*EXERCISE DATA*:

* * * *

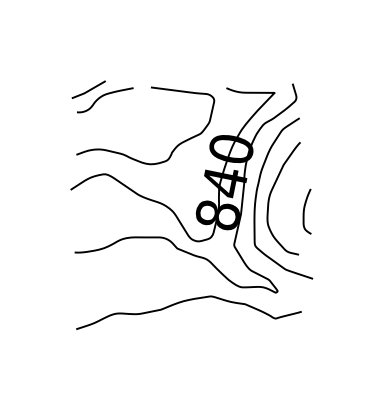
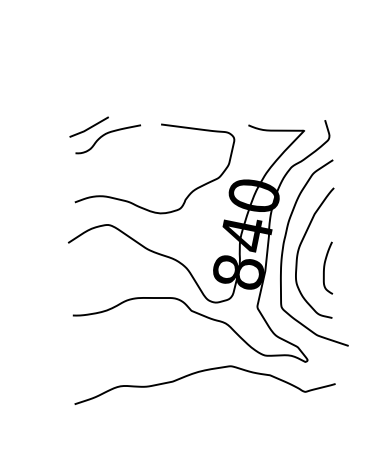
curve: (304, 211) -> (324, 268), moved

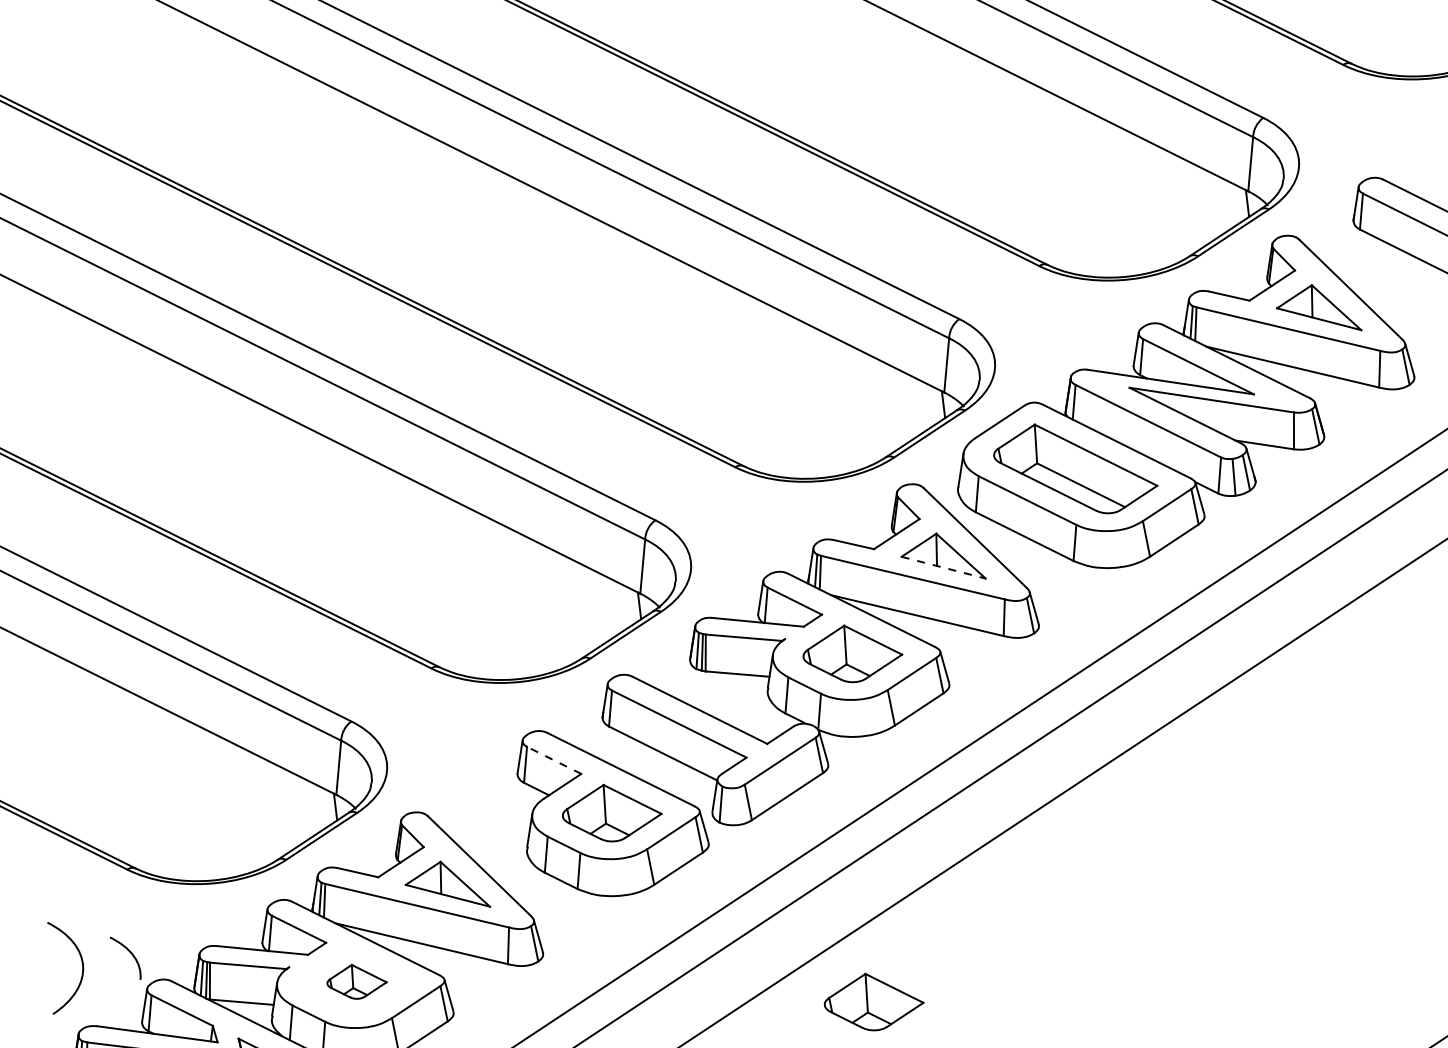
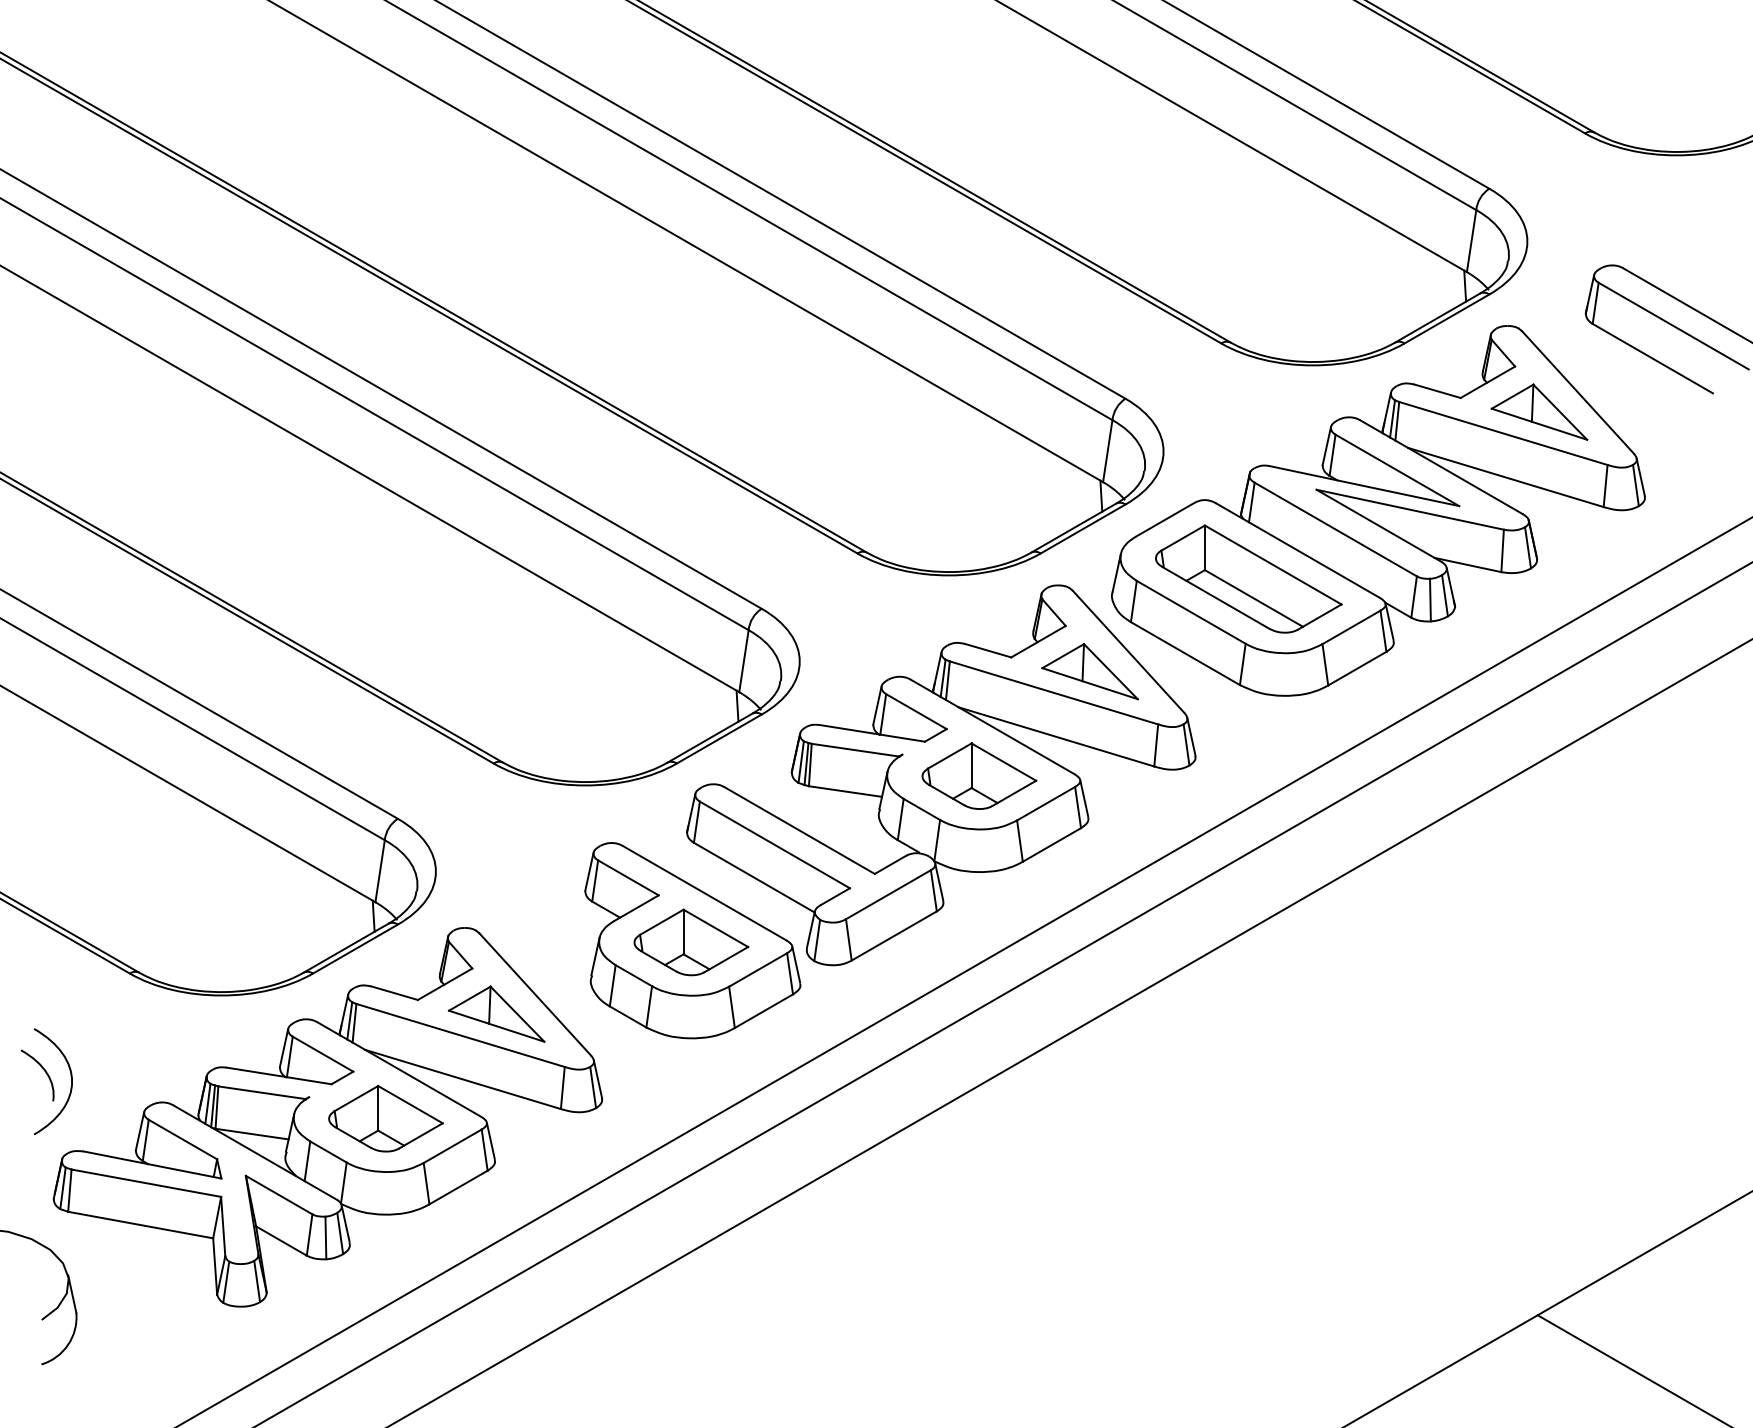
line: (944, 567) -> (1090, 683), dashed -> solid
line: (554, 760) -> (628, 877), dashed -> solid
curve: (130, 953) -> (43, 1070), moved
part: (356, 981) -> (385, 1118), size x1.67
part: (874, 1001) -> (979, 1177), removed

* * * *

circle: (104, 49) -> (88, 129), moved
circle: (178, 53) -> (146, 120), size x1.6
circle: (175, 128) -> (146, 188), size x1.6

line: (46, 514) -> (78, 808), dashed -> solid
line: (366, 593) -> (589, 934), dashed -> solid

* * * *

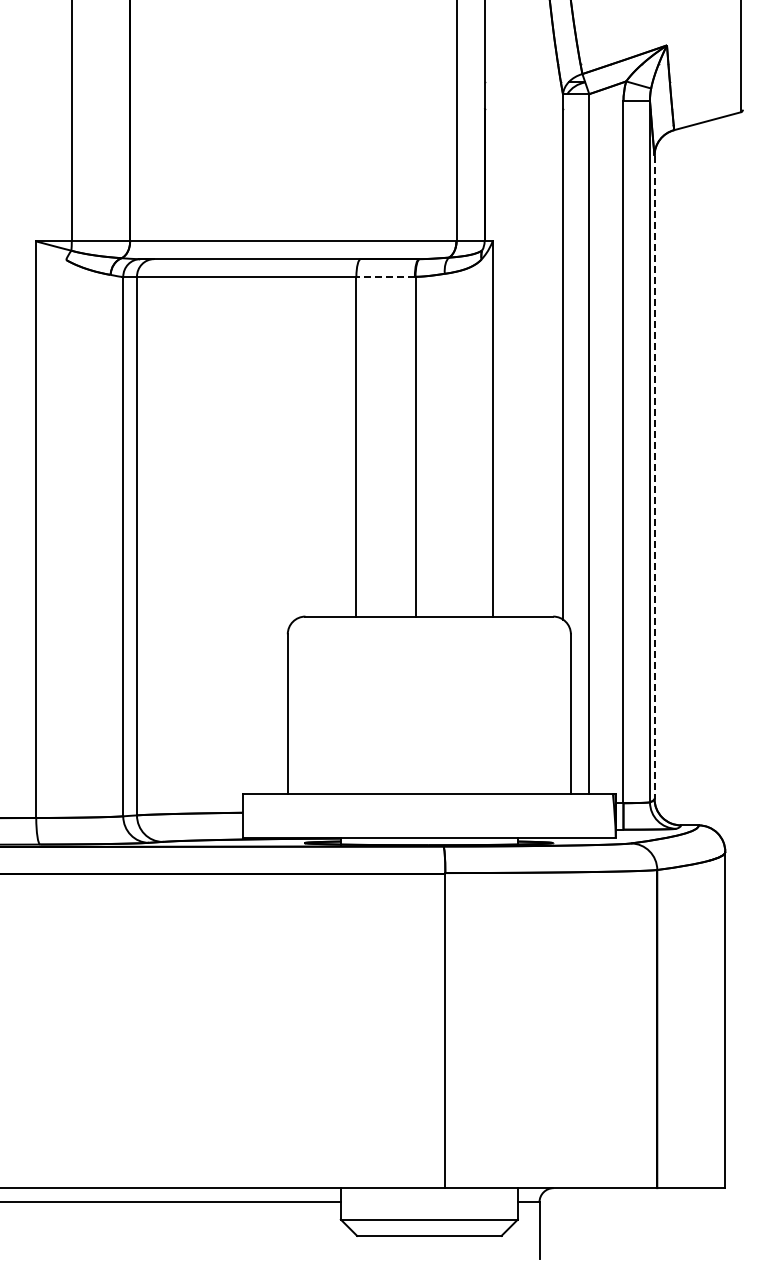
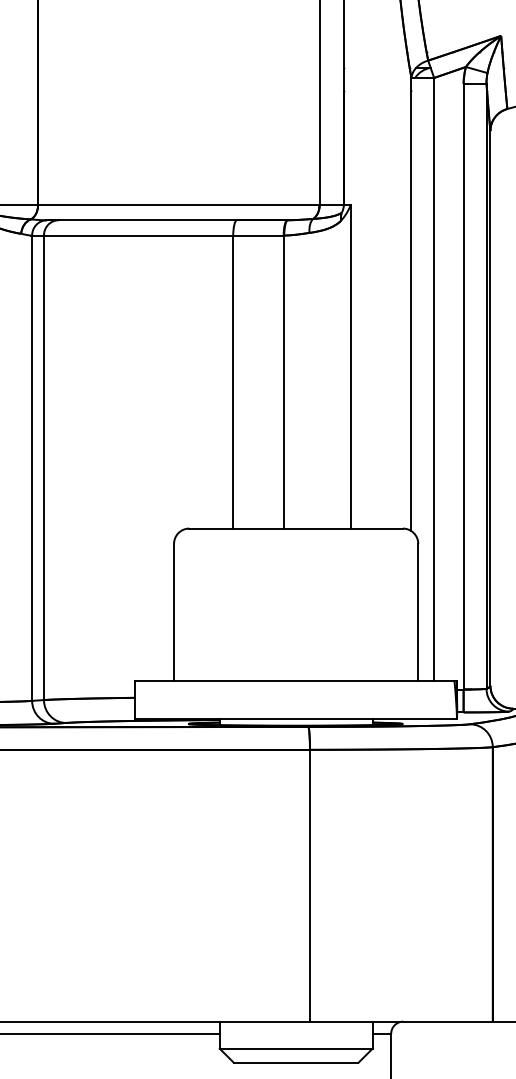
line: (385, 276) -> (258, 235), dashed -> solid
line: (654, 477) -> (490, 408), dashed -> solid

* * * *

*WRITTEN TASK*: Copy every line above that holds the word "curve".

*TASK ANSWER*:
curve: (304, 211) -> (324, 268), moved
curve: (130, 953) -> (43, 1070), moved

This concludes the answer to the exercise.